Of course, when it came to ruling on an issue that actually does impact the life or death of individuals — Roe v. Wade — Kagan was conspicuously on the other side, attempting to argue that abortion was a constitutionally recognized right when in truth it never has been.
Kagan was far from alone, of course. Headlines in mainstream media fretted over how much harder fighting climate change will now be. And Democrats sounded a five-alarm fire. “Our planet is on fire,” bemoaned Senator Elizabeth Warren, “and this extremist Supreme Court has destroyed the federal government’s ability to fight back.” Others threatened to remake the Court. “Catastrophic,” Congresswoman Alexandria Ocasio-Cortez wailed. “A filibuster carveout is not enough. We need to reform or do away with the whole thing, for the sake of the planet.”
Beyond Biden’s heaping abuse onto the Supreme Court on foreign soil and ridiculously asserting that “the Court is legislating” when the opposite is true, the question now is this: How will the president and his leftist handlers respond to this ruling moving forward? Given the fact that the Left never gives up, Biden will likely seek to get around the Court by both ignoring the ruling and moving ahead with his anti-fossil fuel agenda. But he may also declare climate change to be a national emergency in order to enact his agenda without the bothersome need of congressional action.

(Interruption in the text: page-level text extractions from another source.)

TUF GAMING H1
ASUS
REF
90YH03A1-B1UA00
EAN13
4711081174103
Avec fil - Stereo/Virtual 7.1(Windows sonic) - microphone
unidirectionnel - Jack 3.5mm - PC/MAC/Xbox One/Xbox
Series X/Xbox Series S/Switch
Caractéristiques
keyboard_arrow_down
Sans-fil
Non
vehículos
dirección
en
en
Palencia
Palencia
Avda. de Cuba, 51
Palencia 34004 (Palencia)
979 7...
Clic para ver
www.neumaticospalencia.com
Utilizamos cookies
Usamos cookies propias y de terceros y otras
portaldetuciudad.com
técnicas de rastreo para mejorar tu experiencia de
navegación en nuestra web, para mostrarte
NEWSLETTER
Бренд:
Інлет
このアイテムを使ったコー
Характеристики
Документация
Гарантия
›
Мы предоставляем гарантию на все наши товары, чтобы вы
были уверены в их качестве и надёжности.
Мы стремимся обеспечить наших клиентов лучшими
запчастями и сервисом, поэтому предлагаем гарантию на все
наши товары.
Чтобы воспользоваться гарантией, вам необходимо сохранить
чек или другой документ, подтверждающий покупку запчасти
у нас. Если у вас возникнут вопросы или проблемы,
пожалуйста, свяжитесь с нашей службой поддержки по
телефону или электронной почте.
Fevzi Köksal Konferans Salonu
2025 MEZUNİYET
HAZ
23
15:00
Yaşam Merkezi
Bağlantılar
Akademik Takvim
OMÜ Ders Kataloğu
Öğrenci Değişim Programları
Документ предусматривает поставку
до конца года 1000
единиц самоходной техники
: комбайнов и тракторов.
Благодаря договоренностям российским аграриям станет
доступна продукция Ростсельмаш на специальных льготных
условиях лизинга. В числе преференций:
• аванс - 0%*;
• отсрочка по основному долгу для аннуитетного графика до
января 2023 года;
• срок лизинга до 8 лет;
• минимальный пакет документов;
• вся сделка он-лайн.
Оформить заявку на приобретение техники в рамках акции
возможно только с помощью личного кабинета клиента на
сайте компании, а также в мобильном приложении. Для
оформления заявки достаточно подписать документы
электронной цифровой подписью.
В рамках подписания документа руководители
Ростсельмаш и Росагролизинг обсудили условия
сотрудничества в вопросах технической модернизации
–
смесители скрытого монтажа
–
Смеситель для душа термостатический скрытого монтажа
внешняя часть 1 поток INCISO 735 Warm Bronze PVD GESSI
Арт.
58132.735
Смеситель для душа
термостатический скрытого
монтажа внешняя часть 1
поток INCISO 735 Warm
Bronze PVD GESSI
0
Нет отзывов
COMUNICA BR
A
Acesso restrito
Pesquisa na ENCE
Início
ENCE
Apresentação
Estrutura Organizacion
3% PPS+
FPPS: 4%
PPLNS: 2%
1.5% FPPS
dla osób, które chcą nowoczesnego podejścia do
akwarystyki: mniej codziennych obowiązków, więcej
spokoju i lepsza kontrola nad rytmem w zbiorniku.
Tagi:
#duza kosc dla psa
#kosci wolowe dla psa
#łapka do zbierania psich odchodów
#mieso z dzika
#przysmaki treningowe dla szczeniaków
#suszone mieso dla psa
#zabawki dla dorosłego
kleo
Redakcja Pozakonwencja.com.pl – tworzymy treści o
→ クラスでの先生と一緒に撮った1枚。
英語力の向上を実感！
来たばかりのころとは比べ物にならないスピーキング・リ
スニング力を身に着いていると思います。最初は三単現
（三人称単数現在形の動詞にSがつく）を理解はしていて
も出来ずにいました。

“I can not share the ‘elation’ of my colleagues on the Supreme Court EPA decision,” meteorologist Joe Bastardi observed. “I have seen them for too long. They will find a way around, and exhaust people taking them to court. These are Marxists and Zealots, and they only obey what suits them. This will likely accelerate the idea I have that Biden is going to declare a climate emergency, and probably use the hurricane season to do it.” He added, "People behind this really woke up with Donald Trump’s election and they will only accept fundamental transformation of our way of life.“
Back here in the land of Liberty, the Court’s decision in West Virginia v. EPA is a big win not only for America’s coal and fossil fuel industries but for America’s commitment to the Constitution’s separation of powers. It is the legislative branch, not the executive, that has been granted the power to write our nation’s laws. The more this abuse by a bureaucratic state is eliminated, the better it will be for the nation as a whole.